EXERCISE — Word for word, return every record that follows.
=== Section Start ===
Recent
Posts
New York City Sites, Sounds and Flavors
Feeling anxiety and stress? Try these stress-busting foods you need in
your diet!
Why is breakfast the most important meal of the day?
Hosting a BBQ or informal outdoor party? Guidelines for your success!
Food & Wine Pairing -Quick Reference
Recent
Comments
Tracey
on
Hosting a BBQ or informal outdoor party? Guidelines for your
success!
=== Section End ===
OUTPUT BELOW —
Recent
Posts
New York City Sites, Sounds and Flavors
Feeling anxiety and stress? Try these stress-busting foods you need in
your diet!
Why is breakfast the most important meal of the day?
Hosting a BBQ or informal outdoor party? Guidelines for your success!
Food & Wine Pairing -Quick Reference
Recent
Comments
Tracey
on
Hosting a BBQ or informal outdoor party? Guidelines for your
success!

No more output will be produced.